Business Secretary Vince Cable denied today that he was pushing to be made Chancellor, as David Cameron faced a call from one of his own backbenchers to move George Osborne out of the Treasury.
Mr Cable sparked speculation over his ambitions when he told BBC2's Newsnight last night that he would "probably" make a good chancellor. But the Liberal Democrat Business Secretary insisted today that he was working in a team with Mr Osborne, and did not have a "radically different" agenda for the economy from the Tory Chancellor.
The Chancellor has come under increasing pressure after growth figures yesterday which showed Britain slipping deeper into recession, with gross omestic product (GDP) shrinking by 0.7% between April and June.
Mr Cameron acknowledged today that the figures were "very disappointing" and said more needed to be done to stimulate growth by attracting inward investment and supporting infrastructure development.
But Mr Osborne received a strong endorsement from the secretary general of the Organisation for Economic Co-Operation and Development (OECD), Angel Gurria, who urged him to "persevere" with his deficit-reduction strategy and "stay the course".
Mr Gurria told Radio 4's Today programme that Mr Osborne was "sowing the seeds of what will be the elements for recovery" and warned that any weakening of resolve would be punished by the ratings agencies and the markets.
But dissatisfaction on the Conservative backbenches with Mr Osborne's performance broke into the open as Nadine Dorries said in a tweet: "For the sake of country and Conservative party, most trusted politician in UK, William Hague, needs to become Chancellor."
But the Mid-Bedfordshire MP, a regular critic of the Tory leadership team, made clear she did not expect Mr Osborne to be sacked, adding the Twitter hashtag "£wonthappen".
Asked if he wanted to be Chancellor, Mr Cable told Today: "I am not pushing for the job. We are part of a team. We have a collective agreed policy and I am delivering on my bit of it, which centres on the area of industrial strategy.
"I am not proposing a radically different approach."
If he were to be made chancellor, he said, "I would be building on what George Osborne has already achieved".
Mr Cable defended Mr Osborne from the Labour charge that he is a "part-time Chancellor", because of his other job, planning Tory strategy for the next election.
"I am a full-time Secretary of State for Business, Innovation and Skills and I do work full time at the jobs that I do, and I know that he does as well. My observation is that, like me, he works very hard.
"He is not doing two jobs. We all contribute in a collective way to the overall business of Government. I am responsible for the Business, Innovation and Skills Department, I also contribute to wider debates on the economy.
"We both work hard and we both work full time on what we are supposed to be doing, which is getting this crisis-hit economy out of the mire in which we find ourselves.
"We have got a combined approach and a team approach and we are going to stick with that."
Mr Cable said the Government was now pursuing what he called "Plan A-plus" on the economy, combining fiscal discipline with targeted support for infrastructure and housing.

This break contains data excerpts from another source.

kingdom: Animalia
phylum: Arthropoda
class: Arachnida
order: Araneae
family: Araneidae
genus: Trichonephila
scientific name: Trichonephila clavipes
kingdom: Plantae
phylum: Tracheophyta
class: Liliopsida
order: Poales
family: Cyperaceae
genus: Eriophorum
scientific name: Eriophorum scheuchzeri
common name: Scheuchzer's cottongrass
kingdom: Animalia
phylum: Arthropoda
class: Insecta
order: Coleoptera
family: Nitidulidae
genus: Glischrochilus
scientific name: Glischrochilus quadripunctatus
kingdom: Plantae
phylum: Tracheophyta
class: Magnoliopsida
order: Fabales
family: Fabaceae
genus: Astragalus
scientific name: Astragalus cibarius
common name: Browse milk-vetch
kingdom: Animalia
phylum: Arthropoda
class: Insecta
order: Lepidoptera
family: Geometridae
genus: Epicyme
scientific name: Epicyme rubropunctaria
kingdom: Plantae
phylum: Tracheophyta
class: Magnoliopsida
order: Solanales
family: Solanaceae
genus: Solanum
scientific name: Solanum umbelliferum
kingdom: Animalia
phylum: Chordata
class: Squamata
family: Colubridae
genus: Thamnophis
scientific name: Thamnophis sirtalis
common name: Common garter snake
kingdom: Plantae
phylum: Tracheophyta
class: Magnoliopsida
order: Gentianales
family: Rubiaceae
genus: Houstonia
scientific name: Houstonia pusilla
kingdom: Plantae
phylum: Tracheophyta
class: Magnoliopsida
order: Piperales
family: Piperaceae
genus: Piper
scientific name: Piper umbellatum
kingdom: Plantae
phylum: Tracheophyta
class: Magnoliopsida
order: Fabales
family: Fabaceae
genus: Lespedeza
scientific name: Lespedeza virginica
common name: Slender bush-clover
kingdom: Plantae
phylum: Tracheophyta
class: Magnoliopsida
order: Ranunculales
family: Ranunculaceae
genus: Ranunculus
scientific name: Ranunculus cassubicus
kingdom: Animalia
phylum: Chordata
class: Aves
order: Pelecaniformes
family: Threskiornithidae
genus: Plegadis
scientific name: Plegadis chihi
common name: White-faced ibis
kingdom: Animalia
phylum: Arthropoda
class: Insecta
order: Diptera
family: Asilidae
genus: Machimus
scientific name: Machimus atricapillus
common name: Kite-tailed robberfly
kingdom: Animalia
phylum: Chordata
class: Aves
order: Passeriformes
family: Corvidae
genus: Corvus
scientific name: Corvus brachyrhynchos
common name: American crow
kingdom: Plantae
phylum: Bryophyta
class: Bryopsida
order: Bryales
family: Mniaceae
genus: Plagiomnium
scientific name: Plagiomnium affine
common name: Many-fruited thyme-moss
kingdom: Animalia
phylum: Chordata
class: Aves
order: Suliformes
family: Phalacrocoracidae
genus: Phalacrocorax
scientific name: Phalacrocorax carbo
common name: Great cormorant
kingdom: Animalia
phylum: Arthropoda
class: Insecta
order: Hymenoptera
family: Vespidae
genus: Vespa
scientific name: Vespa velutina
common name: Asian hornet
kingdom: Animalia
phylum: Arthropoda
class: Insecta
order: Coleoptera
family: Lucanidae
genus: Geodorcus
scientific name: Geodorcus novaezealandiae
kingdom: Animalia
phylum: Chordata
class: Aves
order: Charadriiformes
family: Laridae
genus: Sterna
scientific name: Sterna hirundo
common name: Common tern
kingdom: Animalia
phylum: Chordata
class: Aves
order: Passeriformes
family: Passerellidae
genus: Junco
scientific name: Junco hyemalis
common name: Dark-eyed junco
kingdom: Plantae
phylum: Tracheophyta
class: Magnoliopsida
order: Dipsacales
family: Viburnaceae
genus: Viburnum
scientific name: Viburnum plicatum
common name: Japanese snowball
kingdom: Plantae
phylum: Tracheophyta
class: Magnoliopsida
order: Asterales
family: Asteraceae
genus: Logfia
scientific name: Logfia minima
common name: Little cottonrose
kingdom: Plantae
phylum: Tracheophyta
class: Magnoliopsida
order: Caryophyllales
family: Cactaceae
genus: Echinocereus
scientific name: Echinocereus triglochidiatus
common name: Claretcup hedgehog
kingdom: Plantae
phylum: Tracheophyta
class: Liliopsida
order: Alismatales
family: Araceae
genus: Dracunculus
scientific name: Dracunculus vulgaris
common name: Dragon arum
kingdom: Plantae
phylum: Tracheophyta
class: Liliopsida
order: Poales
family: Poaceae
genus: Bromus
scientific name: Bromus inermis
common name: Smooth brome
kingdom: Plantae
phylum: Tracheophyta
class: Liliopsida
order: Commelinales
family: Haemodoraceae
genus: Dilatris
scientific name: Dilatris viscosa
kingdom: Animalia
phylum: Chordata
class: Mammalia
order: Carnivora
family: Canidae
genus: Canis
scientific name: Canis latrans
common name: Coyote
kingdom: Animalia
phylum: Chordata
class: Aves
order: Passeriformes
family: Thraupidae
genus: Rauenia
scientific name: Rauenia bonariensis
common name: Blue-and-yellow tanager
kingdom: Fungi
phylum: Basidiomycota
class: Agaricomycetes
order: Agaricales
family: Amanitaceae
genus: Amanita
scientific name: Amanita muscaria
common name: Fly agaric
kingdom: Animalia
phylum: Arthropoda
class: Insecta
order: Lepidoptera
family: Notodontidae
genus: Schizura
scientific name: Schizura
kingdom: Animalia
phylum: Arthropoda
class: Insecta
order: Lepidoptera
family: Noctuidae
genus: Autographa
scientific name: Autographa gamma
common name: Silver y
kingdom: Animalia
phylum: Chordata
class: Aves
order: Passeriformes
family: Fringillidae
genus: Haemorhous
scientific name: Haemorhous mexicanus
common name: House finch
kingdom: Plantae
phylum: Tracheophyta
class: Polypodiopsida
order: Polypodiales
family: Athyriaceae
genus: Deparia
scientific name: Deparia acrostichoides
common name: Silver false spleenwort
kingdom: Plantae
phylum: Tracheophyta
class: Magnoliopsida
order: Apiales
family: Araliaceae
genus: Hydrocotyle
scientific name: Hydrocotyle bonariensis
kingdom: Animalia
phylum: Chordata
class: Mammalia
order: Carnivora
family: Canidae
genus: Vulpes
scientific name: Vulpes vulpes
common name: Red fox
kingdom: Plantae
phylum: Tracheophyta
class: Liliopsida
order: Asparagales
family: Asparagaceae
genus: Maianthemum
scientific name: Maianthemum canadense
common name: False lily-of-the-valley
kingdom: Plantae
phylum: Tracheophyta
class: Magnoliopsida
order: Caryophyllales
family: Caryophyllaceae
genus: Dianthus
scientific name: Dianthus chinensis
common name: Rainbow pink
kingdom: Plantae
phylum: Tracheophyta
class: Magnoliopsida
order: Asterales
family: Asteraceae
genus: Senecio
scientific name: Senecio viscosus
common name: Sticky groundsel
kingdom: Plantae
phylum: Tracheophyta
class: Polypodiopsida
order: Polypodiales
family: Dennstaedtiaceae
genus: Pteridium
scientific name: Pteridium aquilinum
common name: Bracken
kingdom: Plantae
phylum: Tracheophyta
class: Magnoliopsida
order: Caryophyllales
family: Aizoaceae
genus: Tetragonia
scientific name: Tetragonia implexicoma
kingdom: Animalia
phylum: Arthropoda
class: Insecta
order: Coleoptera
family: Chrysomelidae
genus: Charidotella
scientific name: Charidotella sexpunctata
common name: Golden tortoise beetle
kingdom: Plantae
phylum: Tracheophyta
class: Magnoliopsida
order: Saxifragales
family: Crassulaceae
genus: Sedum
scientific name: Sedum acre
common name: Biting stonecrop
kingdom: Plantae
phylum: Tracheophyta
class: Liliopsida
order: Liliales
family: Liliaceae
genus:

The Business Secretary told Today: "I think it is right and necessary that we have budget discipline. That is the path we have embarked on and we must stick with that.
"But I think it is possible at the same time to have the foundations of a recovery which is sustainable.
"The reason we haven't got it is because the problems are very, very deep indeed. This is a once-in-a-lifetime phenomenon. We have had a collapsed banking system, we have massive amounts of debt - personal household debt, big Government deficits - and now we have got this enormous problem in our main export markets.
"I don't think anybody expected that the position across the Channel would deteriorate as much as it has done. It's not all their fault, that is one component of the problem.
"I think everyone concerned under-estimated the enormous damage that had been done to the country as a result of the collapse of the financial system and the great difficulties we have in growing out of debt.
"What we are putting in place is called Plan A-plus, which is that we do the budget discipline - which is absolutely necessary but is not sufficient - and we have to put in place measures supporting infrastructure and housing. They are coming through."
While manufacturing industries such as cars, aerospace and the creative industries are doing well, construction is "particularly depressed" as the result of the collapse of a bubble in both the domestic and commercial markets from 2008 which destroyed the sector, he said.
"There was a decision taken in 2009 by (then Labour chancellor) Alistair Darling to drastically cut the capital budget. This Government has maintained tough controls on that, but it has relaxed it somewhat and within the last few months plans have been put in place to get big infrastructure projects moving with the support of the Government.
"We realise that the construction industry is the weak link in the economy and we are putting in place measures to deal with it."